Peg Riley's laboratory has been awarded 3 NIH supplemental funding requests from the President's ARRA program, totaling nearly $300,000 in direct costs. The purpose of the student supplement is to support 3 undergraduates in summer research on the existing proposal entitled "Evolution of Stress-induced Bacterial Toxins". The students will learn plasmid transformation. If loci associated with stress response of bacteriocins are located on the plasmids, the students will attempt to move these genes into a naive background to assess the percent each gene contributes to the stress-based phenotypes.
The Administrative supplement's goal was to help stimulate the scientific economy. With it, we are able to provide immediate employment for several qualified women in science, increase our spending on micro array technology (which is produced by a small domestic-based company), and enable us to more readily continue our research into antibiotic resistance.
Peg Riley, as the Director of the Massachusetts Academy of Sciences, has just produced a report, based on a summit held at UMass Amherst last spring, entitled: The next steps in STEM education reform in Massachusetts. In her role as the Director of the Massachusetts Academy of Sciences Peg also hosted the Academy's first annual members meeting.

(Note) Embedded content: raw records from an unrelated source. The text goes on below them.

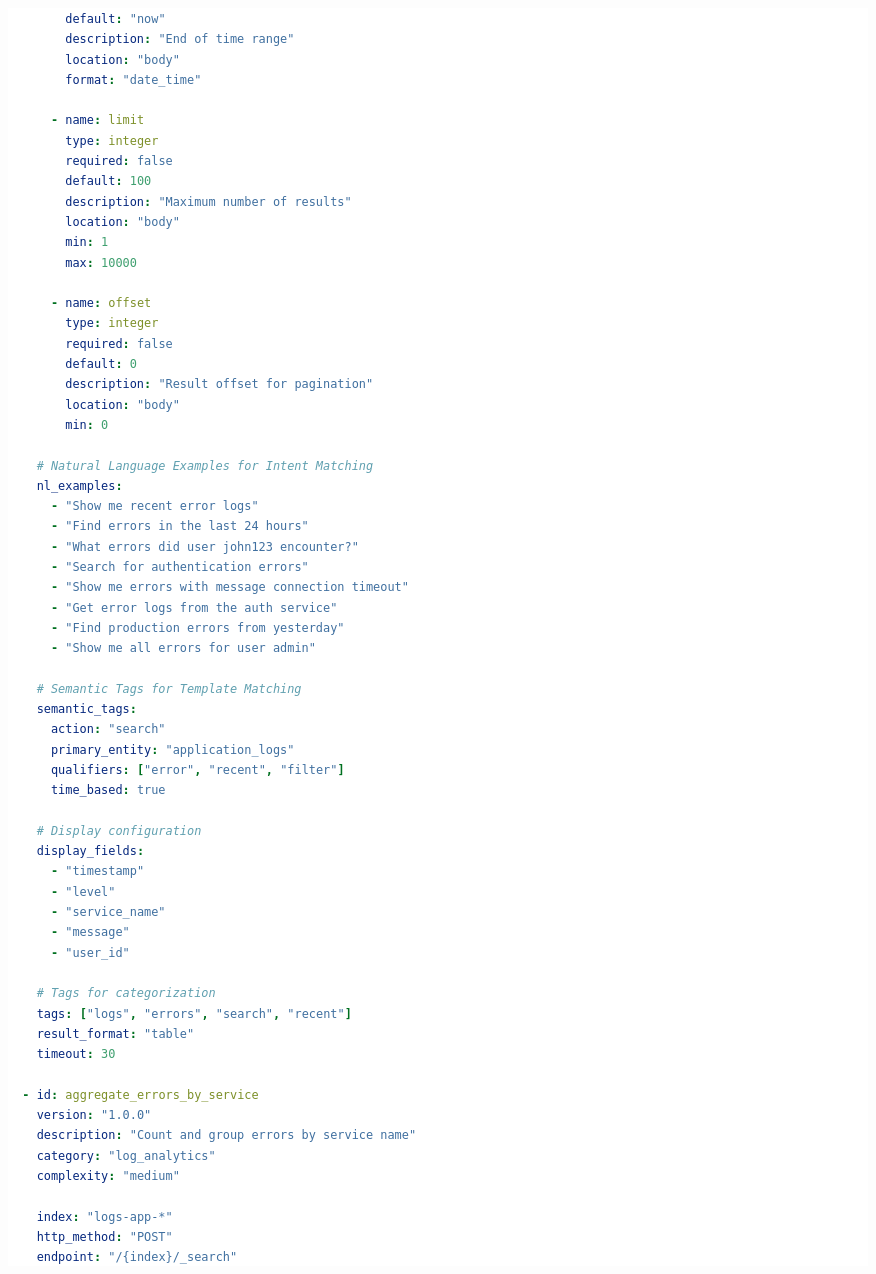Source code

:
 ```yaml
        default: "now"
        description: "End of time range"
        location: "body"
        format: "date_time"

      - name: limit
        type: integer
        required: false
        default: 100
        description: "Maximum number of results"
        location: "body"
        min: 1
        max: 10000

      - name: offset
        type: integer
        required: false
        default: 0
        description: "Result offset for pagination"
        location: "body"
        min: 0

    # Natural Language Examples for Intent Matching
    nl_examples:
      - "Show me recent error logs"
      - "Find errors in the last 24 hours"
      - "What errors did user john123 encounter?"
      - "Search for authentication errors"
      - "Show me errors with message connection timeout"
      - "Get error logs from the auth service"
      - "Find production errors from yesterday"
      - "Show me all errors for user admin"

    # Semantic Tags for Template Matching
    semantic_tags:
      action: "search"
      primary_entity: "application_logs"
      qualifiers: ["error", "recent", "filter"]
      time_based: true

    # Display configuration
    display_fields:
      - "timestamp"
      - "level"
      - "service_name"
      - "message"
      - "user_id"

    # Tags for categorization
    tags: ["logs", "errors", "search", "recent"]
    result_format: "table"
    timeout: 30

  - id: aggregate_errors_by_service
    version: "1.0.0"
    description: "Count and group errors by service name"
    category: "log_analytics"
    complexity: "medium"

    index: "logs-app-*"
    http_method: "POST"
    endpoint: "/{index}/_search"

```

Peg Riley has been invited by the Office of Science to serve on the Department of Energy's Working Group charged with "Creating the Long-term Strategic Vision for the Biological and Environmental Sciences at the DOE." She will specifically be focused on defining the characteristics of sustainability science over the next two decades.

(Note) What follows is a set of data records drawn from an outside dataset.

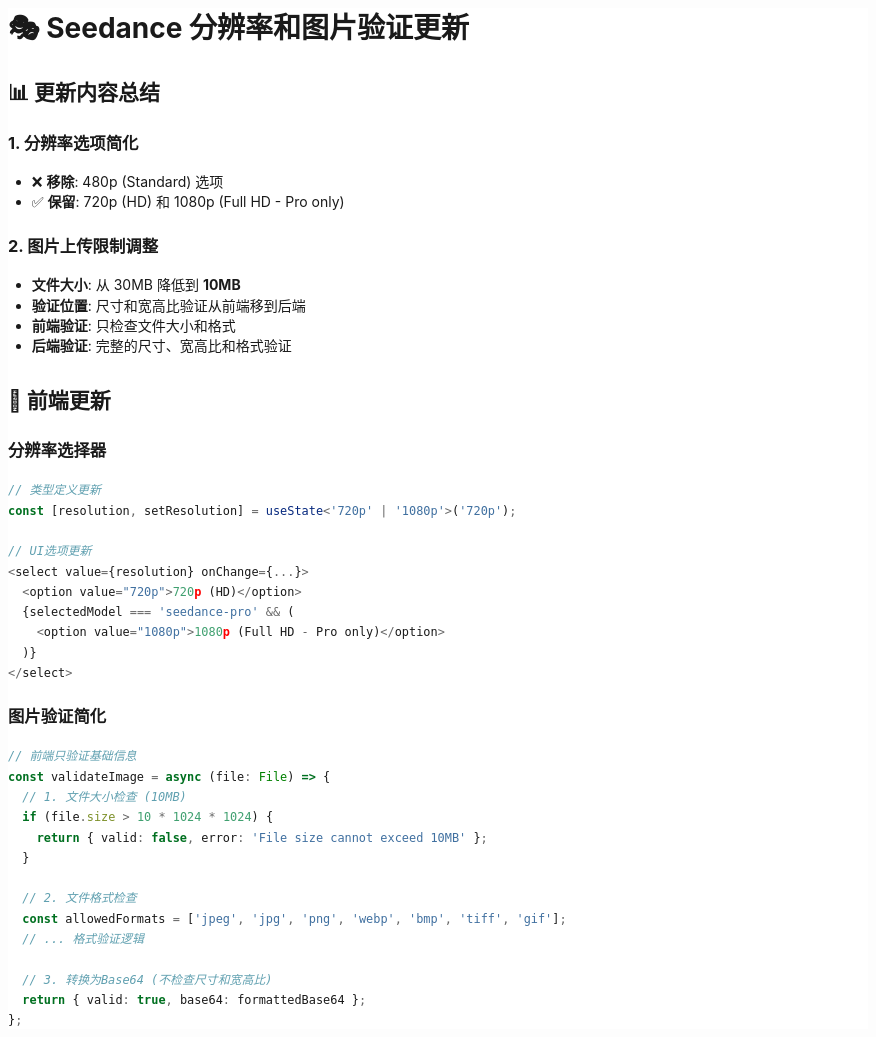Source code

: # 🎭 Seedance 分辨率和图片验证更新

## 📊 **更新内容总结**

### **1. 分辨率选项简化**
- ❌ **移除**: 480p (Standard) 选项
- ✅ **保留**: 720p (HD) 和 1080p (Full HD - Pro only)

### **2. 图片上传限制调整**
- **文件大小**: 从 30MB 降低到 **10MB**
- **验证位置**: 尺寸和宽高比验证从前端移到后端
- **前端验证**: 只检查文件大小和格式
- **后端验证**: 完整的尺寸、宽高比和格式验证

## 🔧 **前端更新**

### **分辨率选择器**
```typescript
// 类型定义更新
const [resolution, setResolution] = useState<'720p' | '1080p'>('720p');

// UI选项更新
<select value={resolution} onChange={...}>
  <option value="720p">720p (HD)</option>
  {selectedModel === 'seedance-pro' && (
    <option value="1080p">1080p (Full HD - Pro only)</option>
  )}
</select>
```

### **图片验证简化**
```typescript
// 前端只验证基础信息
const validateImage = async (file: File) => {
  // 1. 文件大小检查 (10MB)
  if (file.size > 10 * 1024 * 1024) {
    return { valid: false, error: 'File size cannot exceed 10MB' };
  }

  // 2. 文件格式检查
  const allowedFormats = ['jpeg', 'jpg', 'png', 'webp', 'bmp', 'tiff', 'gif'];
  // ... 格式验证逻辑

  // 3. 转换为Base64 (不检查尺寸和宽高比)
  return { valid: true, base64: formattedBase64 };
};
```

The HHMI Undergraduate Science Program congratulates the following students for being selected to participate in the 2009-2010 Academic Year Research Internship Program. This year's recipients will receive a $1200 stipend and $500 for lab supplies to conduct independent research in the lab of their choice. This year's recipients represent a variety of majors conducting research in a wide range of labs on campus.
Sarah Fadden (Dr. Sandy Petersen's Lab, Veterinary and Animal Sciences Department); Rebecca Lamothe (Dr. Samuel Hazen's Lab, Biology Department); Kevin Pelland (Dr. Adam Porter's Lab, Department of Plant, Soil and Insect Sciences); Muriel Herd (Dr. Dan Chase's Lab, Biochemistry Department); Jason Lee (Dr. Neil Forbes' Lab, Department of Chemical Engineering; Lynn Liu (Dr. Jennifer Ross' Lab, Department of Physics); Dominick Matos (Dr. John Nambu's Lab, Biology Department); Parth Patel (Dr. Dan Chase's Lab, Biochemistry Department); Avital Percher (Dr. Gregory Tew's Lab, Department of Polymer Science); David Ramsden (Dr. R. Thomas Zoeller's Lab, Biology Department); Jamie Richmond (Dr. Jerrold Meyer's Lab, Department of Psychology); Sruthi Satishchandran (Dr. Gerald Downes' Lab, Biology Department); Michael Theriault (Dr. Elizabeth Stuart's Lab, Microbiology Department); Hannah Tosi (Dr. Duncan Irschick's Lab, Biology Department); Michael Urbanowski (Dr. Tobias Baskin's Lab, Biology Department); Sameen Wijensundara (Dr. Derek Lovley's Lab, Microbiology Department).
In early October Tom Zoeller was a presenter at an international symposium on "Hormones: Environmental Factors and Nosology of the Endocrine System", sponsored by the Hellenic Endocrine Society. The title of his talk was "Environmental Chemicals Targeting Thyroid."